LSAT Score Increase

cameron.havens2cameron.havens2 Live Member
in General 56 karma

Hello Everyone just started 7sage and looking for some encouragement. I was wondering if you could post what LSAT score you started at and what LSAT score you finished at. Also the amount of hours or roughly how long it took you to get that score. Also any words of advice would be appreciated.

Comments

  • Cant Get RightCant Get Right Yearly + Live Member Sage 🍌 7Sage Tutor
    28109 karma

    Scored a 152 on my first PT, but I didn't take a PT until after 4 months of studying. So I've always figured my starting range somewhere in the upper-mid 140's.

    Scored a 170 about a year after that first test. Scored a 176 a year after the 170. (I was fully content with the 170, btw. Circumstances just so happened to play out in a way that testing again made sense.)

    I studied about 15 hours a week before that first 152 PT. And about 30 hours a week between that PT and the 170. I was tutoring between the 170 and 176, and only started my own studying again for about 3 months prior to that test, about 20 hours a week maybe.

    Advice: We all like to think we're in the effortless brilliance group. Very few of us are. I am not, and the odds are overwhelming that you are not either. And that's okay: I did just fine, and so can you. But most of us want our study experience to go as smoothly as it does for this brilliant group. And this is an extremely dangerous thing to want.

    The effect of it is to lead us to focus on the things we're good at. I did this for like six months of my own studying. Tutoring over the years, I've seen it hundreds of times. It is, by far, the biggest and most common barrier to LSAT success. Working on things we're good at makes us feel smart and capable. The things we're bad at, on the other hand, make us feel dumb and inadequate. We like feeling smart and capable; we hate feeling dumb and inadequate.

    So if you aren't struggling and suffering, you aren't progressing. You must spend as much time feeling dumb and inadequate as possible. When you catch yourself feeling good and smart and successful, stop doing whatever it is you're doing. Interpret that as a very serious problem, and search for work that'll start making you feel bad again. As you improve, it will become harder and harder to find work that will challenge and frustrate you. Dig deep, ask for help, but do whatever you have to do to find it.

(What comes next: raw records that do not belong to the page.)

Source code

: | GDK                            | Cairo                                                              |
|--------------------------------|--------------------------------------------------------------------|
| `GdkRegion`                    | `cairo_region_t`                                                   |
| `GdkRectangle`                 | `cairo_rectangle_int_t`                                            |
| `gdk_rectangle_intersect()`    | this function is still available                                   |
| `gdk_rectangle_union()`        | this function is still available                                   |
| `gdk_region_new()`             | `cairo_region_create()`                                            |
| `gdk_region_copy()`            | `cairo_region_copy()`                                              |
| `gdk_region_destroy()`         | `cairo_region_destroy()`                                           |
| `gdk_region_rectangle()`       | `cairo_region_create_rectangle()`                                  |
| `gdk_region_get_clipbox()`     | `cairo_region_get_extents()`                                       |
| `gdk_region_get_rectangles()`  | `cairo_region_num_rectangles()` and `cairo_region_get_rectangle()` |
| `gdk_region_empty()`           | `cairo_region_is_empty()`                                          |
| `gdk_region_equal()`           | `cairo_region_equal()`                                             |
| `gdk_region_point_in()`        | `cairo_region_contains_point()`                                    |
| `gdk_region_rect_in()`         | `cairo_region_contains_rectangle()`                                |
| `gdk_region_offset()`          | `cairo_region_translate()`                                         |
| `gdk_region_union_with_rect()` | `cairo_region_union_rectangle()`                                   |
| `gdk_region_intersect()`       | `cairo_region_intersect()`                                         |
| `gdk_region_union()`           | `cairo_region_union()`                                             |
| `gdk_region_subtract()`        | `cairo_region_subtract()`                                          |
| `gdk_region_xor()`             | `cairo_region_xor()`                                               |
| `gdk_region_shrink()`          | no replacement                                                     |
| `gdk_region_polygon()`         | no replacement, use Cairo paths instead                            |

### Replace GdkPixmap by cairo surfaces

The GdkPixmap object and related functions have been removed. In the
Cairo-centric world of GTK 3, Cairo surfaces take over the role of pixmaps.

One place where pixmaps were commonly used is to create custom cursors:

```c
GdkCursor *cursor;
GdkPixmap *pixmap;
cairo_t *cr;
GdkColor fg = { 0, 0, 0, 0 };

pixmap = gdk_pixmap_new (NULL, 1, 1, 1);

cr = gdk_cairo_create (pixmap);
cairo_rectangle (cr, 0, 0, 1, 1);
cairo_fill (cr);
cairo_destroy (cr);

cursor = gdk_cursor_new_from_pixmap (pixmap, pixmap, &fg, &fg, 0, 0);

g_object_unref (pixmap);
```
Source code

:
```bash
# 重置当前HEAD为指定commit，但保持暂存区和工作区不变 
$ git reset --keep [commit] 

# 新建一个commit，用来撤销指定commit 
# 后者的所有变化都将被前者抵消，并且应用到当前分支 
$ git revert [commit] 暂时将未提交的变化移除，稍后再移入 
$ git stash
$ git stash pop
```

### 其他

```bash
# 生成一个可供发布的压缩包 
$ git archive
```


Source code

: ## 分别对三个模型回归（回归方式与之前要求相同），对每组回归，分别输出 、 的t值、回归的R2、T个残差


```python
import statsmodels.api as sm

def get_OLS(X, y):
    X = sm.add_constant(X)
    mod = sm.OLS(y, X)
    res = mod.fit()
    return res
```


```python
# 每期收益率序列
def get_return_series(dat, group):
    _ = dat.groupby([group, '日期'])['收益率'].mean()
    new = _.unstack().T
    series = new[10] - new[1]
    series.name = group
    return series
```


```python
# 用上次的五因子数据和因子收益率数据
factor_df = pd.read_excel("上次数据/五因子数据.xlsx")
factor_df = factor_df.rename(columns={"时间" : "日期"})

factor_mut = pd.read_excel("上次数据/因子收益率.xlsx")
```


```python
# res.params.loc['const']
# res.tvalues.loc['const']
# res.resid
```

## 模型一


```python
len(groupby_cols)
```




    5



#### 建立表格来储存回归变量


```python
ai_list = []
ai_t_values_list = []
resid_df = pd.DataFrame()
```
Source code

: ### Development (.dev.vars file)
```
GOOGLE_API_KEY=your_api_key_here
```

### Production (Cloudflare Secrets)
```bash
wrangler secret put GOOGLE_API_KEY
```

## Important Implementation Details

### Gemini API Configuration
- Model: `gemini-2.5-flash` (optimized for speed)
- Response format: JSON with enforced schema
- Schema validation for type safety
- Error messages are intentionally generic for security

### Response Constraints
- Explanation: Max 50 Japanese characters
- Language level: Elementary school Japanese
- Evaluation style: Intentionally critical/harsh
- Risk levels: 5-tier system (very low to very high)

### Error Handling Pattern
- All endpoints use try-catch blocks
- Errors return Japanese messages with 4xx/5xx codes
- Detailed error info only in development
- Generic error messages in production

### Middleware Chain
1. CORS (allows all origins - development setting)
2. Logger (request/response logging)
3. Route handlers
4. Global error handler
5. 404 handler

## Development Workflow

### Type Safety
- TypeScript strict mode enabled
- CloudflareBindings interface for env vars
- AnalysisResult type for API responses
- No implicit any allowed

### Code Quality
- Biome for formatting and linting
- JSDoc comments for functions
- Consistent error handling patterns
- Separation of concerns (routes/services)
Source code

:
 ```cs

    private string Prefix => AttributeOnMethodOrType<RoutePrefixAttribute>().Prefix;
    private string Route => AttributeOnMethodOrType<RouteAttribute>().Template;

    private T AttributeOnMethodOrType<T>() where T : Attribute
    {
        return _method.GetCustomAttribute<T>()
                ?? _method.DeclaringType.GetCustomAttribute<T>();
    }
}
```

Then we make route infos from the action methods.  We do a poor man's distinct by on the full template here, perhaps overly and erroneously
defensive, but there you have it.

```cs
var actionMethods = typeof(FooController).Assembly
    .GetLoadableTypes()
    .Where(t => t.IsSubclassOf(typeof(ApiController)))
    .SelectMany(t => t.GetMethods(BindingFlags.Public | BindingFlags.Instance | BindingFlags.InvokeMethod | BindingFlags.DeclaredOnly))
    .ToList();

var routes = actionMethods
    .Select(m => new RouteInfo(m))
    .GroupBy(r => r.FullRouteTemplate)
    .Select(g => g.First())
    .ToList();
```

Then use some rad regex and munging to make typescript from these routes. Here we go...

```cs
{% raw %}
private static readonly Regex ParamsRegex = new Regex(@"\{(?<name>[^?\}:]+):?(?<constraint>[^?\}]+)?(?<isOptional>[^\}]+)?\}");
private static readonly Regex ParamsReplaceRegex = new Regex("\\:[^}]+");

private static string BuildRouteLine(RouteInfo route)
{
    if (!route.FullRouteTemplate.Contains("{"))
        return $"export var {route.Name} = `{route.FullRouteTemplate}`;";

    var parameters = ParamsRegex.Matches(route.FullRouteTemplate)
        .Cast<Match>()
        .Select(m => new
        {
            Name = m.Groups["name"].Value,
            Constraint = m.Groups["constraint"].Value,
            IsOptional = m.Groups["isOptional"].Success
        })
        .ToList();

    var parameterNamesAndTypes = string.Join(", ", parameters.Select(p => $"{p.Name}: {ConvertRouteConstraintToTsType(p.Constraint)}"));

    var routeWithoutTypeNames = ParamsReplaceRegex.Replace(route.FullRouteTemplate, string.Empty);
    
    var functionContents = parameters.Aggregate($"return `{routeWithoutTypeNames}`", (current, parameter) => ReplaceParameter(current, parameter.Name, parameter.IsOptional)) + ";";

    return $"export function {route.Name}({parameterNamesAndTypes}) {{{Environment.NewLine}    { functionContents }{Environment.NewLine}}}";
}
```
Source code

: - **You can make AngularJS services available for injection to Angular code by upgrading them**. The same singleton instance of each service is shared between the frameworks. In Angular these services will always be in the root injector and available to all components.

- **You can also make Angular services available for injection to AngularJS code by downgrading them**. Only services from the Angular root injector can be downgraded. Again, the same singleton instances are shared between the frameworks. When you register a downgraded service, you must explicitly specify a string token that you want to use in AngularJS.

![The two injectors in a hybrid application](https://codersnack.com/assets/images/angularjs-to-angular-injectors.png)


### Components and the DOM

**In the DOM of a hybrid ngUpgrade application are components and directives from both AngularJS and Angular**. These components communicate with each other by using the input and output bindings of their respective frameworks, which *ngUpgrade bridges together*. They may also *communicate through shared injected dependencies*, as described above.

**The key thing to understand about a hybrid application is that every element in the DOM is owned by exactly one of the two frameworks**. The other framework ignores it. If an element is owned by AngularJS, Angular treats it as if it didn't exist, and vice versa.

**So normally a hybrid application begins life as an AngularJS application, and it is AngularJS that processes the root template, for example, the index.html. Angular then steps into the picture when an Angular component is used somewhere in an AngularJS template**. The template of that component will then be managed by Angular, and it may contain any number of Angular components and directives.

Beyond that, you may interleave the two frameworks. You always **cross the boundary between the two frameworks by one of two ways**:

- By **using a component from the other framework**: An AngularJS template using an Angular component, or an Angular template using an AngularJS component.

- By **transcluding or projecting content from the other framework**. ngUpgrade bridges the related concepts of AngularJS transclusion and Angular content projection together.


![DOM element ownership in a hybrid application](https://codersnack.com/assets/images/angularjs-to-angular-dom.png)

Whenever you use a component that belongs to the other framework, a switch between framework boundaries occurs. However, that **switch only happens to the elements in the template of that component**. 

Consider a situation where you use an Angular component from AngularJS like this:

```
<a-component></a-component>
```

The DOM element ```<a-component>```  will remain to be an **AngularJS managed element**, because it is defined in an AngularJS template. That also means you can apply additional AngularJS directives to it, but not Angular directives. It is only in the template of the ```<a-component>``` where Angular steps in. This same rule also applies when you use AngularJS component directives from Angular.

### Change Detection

    And as you progress, you will find the work increasingly rewarding. You will change your relationship with failure and inadequacy and learn to value it as opportunity. And then--for as long as you can accurately identify your failures--you will be unstoppable.

  • domignatdomignat Core Member
    77 karma

    So I am not the best representation as compared to the other commenter but I did massively improve my score. My diagnostic was a 135 and my final PT was a 151. I knew I wasn't going to a fantastic school but that doesn't necessarily mean I set myself short and didn't put in work to get that score, It took me a very long time to get there. It is possible. You have to want it.

  • yhtkimyhtkim Alum Member
    374 karma

    Listen to @"Cant Get Right"! In a world of bogus advice, he's a true beacon of wisdom. As someone who, much like him, started in the low 150s and clawed my way through 18 months of prep, eventually to a 172, I second everything he says.

    Check out his AMA, which was a huge source of inspiration and insight for me when I was stuck in what I thought was a permanent plateau: https://classic.7sage.com/1-ama-w-7sager-cant-get-right-152-to-176/

  • missjurisdocmissjurisdoc Live Member
    1065 karma

    @yhtkim that's inspiring; thanks for sharing that journey to success🙏

  • attention deficitattention deficit Alum Member
    18 karma

    i started at a 158 and scored a 175. i studied for about 9 months every day quite diligently, and it consumed a lot of my time, but it wasn't totally unmanageable. each day i studied between 90 minutes and 4 hours, but never beyond that amount, which i always felt was unnecessary. i also worked a full time job but it was quite lax and hybrid so it gave me time to work on the LSAT.

  • cfuller42cfuller42 Core Member
    32 karma

    Diagnostic test was a 159. Last PT I took before my Jan LSAT (only real test I've taken/will take) was a 170. Started studying mid October, but am also currently a full-time master's student. Awaiting Jan results right now.